PDF(Pubmed)
Abstract:
Gene therapy has made considerable strides in recent years. More than 4000 protein-coding genes have been implicated in more than 6000 genetic diseases; next-generation sequencing has dramatically revolutionized the diagnosis of genetic diseases. Most genetic diseases are considered very rare or ultrarare, defined here as having fewer than 1:100,000 cases, but only one of the 12 approved gene therapies (excluding RNA therapies) targets an ultrarare disease.
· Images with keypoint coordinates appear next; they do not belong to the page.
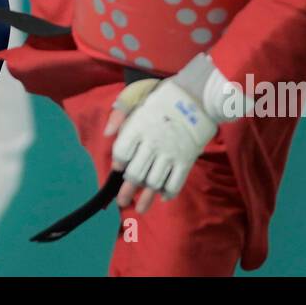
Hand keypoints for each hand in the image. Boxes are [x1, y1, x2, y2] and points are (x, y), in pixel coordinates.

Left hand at [105, 78, 215, 213]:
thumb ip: (120, 113)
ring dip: (145, 197)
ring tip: (139, 208)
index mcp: (138, 126)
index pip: (121, 151)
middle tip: (121, 201)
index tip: (118, 168)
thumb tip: (107, 133)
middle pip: (136, 173)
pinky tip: (162, 196)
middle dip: (127, 190)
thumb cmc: (164, 96)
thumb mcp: (138, 96)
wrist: (198, 96)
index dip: (118, 161)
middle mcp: (152, 143)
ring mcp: (170, 153)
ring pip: (153, 182)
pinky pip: (175, 183)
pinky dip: (168, 193)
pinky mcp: (186, 160)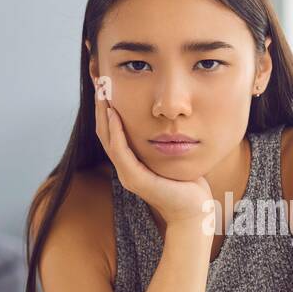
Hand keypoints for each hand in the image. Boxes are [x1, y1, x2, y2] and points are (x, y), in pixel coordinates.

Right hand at [93, 96, 215, 229]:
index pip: (111, 131)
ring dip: (103, 114)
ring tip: (102, 92)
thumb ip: (167, 140)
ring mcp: (127, 174)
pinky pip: (120, 151)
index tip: (107, 84)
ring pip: (107, 139)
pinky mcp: (135, 179)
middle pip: (103, 132)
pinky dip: (116, 131)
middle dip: (100, 105)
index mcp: (131, 163)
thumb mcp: (174, 156)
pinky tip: (115, 113)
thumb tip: (171, 118)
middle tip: (98, 80)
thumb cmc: (188, 184)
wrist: (194, 211)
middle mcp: (125, 168)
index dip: (106, 108)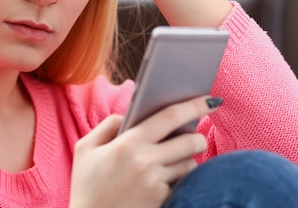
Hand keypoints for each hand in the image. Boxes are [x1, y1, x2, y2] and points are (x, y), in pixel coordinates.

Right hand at [68, 95, 221, 207]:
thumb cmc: (86, 185)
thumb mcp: (86, 148)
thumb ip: (109, 124)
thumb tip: (131, 114)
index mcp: (128, 143)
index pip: (170, 116)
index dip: (195, 105)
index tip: (211, 99)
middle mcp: (145, 162)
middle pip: (190, 141)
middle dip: (199, 137)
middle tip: (196, 137)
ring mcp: (155, 183)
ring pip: (190, 164)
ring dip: (188, 160)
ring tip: (176, 160)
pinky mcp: (161, 201)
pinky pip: (182, 185)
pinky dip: (178, 180)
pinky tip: (166, 180)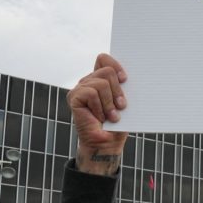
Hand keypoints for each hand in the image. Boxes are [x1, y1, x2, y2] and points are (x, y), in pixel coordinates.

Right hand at [67, 53, 128, 174]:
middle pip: (107, 70)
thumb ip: (122, 87)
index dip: (115, 65)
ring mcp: (80, 88)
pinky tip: (99, 117)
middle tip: (121, 106)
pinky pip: (92, 93)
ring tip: (111, 116)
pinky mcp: (74, 97)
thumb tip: (128, 76)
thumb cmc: (116, 124)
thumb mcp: (123, 102)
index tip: (125, 79)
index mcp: (100, 79)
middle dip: (118, 90)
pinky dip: (99, 107)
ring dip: (109, 102)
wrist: (106, 143)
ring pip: (101, 83)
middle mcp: (89, 81)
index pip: (103, 59)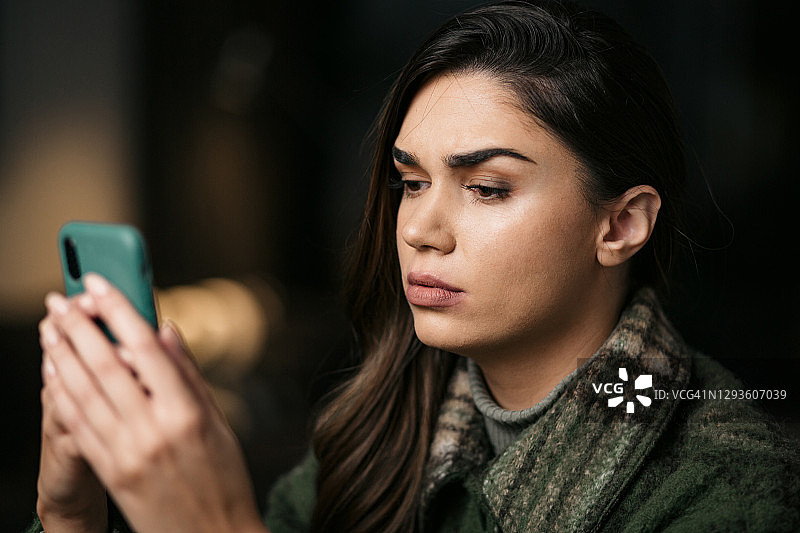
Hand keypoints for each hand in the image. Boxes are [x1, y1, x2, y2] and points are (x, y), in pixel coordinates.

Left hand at [40, 273, 267, 532]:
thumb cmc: (224, 480)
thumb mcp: (220, 424)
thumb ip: (189, 375)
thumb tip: (166, 330)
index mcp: (187, 413)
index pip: (146, 349)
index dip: (119, 311)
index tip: (99, 284)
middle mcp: (153, 430)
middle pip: (107, 366)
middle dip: (79, 327)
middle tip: (62, 300)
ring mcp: (126, 453)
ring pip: (84, 393)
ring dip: (62, 355)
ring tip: (50, 327)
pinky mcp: (109, 472)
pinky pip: (78, 425)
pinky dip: (61, 393)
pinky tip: (53, 371)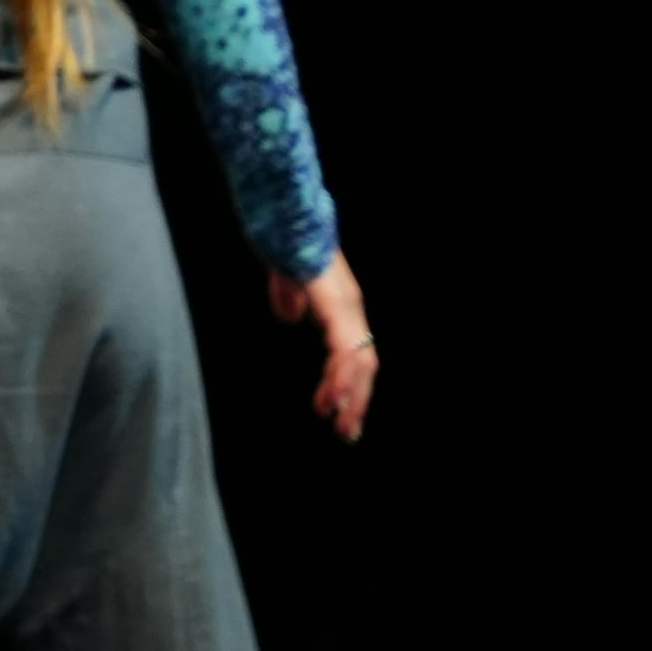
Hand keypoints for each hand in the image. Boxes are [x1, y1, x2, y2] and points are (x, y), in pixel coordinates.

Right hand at [268, 251, 376, 440]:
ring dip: (351, 396)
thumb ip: (291, 299)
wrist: (286, 216)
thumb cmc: (285, 242)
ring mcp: (346, 306)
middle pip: (366, 363)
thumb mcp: (287, 279)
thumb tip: (290, 317)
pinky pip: (344, 348)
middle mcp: (351, 309)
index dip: (352, 385)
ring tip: (339, 424)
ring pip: (360, 360)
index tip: (341, 415)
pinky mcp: (336, 305)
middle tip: (347, 434)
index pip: (357, 354)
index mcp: (342, 306)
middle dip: (358, 400)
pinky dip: (339, 377)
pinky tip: (330, 399)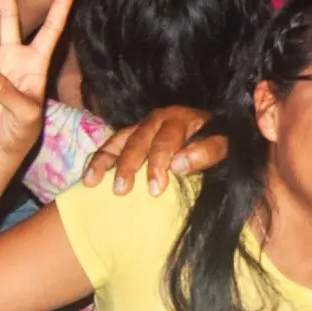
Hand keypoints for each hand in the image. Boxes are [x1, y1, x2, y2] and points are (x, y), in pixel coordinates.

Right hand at [82, 105, 222, 194]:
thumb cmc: (216, 142)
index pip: (167, 140)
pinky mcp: (131, 136)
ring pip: (121, 141)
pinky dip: (98, 161)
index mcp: (181, 119)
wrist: (211, 130)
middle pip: (140, 140)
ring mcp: (142, 127)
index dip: (160, 163)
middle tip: (124, 191)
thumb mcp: (222, 146)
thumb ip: (205, 153)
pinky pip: (110, 146)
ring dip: (109, 162)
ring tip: (98, 184)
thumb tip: (178, 165)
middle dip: (132, 165)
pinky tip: (88, 179)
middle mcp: (158, 119)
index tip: (155, 189)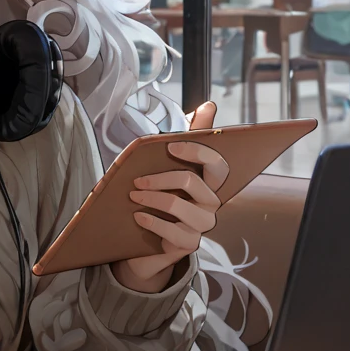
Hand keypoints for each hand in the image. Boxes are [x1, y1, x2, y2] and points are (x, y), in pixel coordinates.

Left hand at [110, 102, 228, 293]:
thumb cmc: (159, 199)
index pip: (217, 165)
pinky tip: (137, 216)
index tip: (172, 146)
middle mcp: (211, 204)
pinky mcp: (188, 245)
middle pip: (193, 182)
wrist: (143, 244)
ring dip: (150, 198)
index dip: (197, 152)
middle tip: (137, 180)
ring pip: (178, 205)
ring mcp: (201, 226)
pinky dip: (150, 220)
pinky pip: (171, 231)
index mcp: (210, 184)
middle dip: (161, 178)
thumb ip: (190, 137)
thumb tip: (209, 105)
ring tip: (133, 195)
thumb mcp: (169, 166)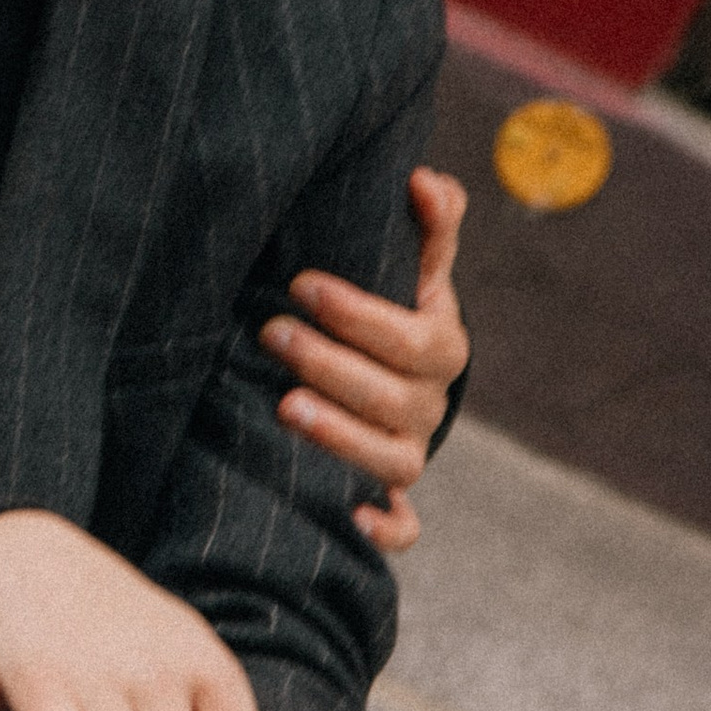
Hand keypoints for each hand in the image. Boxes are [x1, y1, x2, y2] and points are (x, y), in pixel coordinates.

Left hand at [260, 166, 468, 553]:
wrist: (386, 382)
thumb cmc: (389, 312)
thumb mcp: (410, 269)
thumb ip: (427, 225)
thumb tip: (426, 179)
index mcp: (440, 349)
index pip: (412, 337)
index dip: (359, 314)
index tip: (301, 284)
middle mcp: (428, 408)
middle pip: (393, 398)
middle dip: (331, 365)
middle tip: (271, 332)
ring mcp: (408, 457)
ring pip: (392, 461)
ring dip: (340, 437)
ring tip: (283, 407)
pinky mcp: (390, 503)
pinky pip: (402, 530)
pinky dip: (383, 529)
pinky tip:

This article explores three gene supplementation therapy approaches suitable for various rare genetic diseases: lentiviral vector-modified autologous CD34+ hematopoietic stem cell transplantation, systemic delivery of adeno-associated virus (AAV) vectors to the liver, and local AAV delivery to the cerebrospinal fluid and brain. Together with RNA therapies, we propose a potential business model for these gene therapies.
摘要:
近年来,基因治疗取得了长足的进步。4000多个蛋白质编码基因与6000多种遗传疾病有关;下一代测序极大地彻底改变了遗传疾病的诊断。大多数遗传疾病被认为是非常罕见的或超罕见的,这里定义为少于1:100,000的案例,但在12种已批准的基因疗法(不包括RNA疗法)中,只有一种针对的是超微病变.本文探讨了三种适用于多种罕见遗传病的基因补充治疗方法:慢病毒载体修饰的自体CD34+造血干细胞移植,将腺相关病毒(AAV)载体全身递送至肝脏,和局部AAV递送到脑脊液和大脑。连同RNA疗法,我们为这些基因疗法提出了一个潜在的商业模式。